Saved data entries:
=== Section Start ===
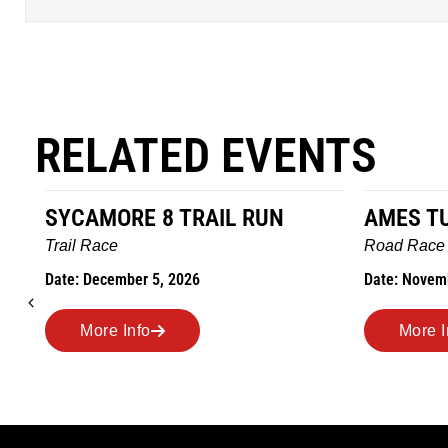
RELATED EVENTS
AMES TURKEY TROT
HILLBIL
MARATHO
Road Race
MEMORI
Date: November 26, 2026
Road Race
Date: Novem
More Info
More I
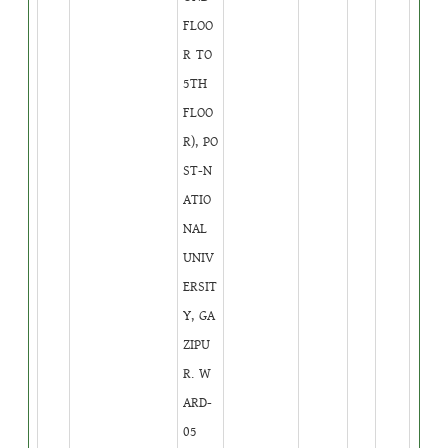
FLOO
R TO
5TH
FLOO
R), PO
ST-N
ATIO
NAL
UNIV
ERSIT
Y, GA
ZIPU
R. W
ARD-
05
=== Section End ===
→ WORK ITEM:
In your copy, please omit the pictures and print every line of the records exactly.

→ SOLUTION TO THIS TASK:
RELATED EVENTS
AMES TURKEY TROT
HILLBIL
MARATHO
Road Race
MEMORI
Date: November 26, 2026
Road Race
Date: Novem
More Info
More I
FLOO
R TO
5TH
FLOO
R), PO
ST-N
ATIO
NAL
UNIV
ERSIT
Y, GA
ZIPU
R. W
ARD-
05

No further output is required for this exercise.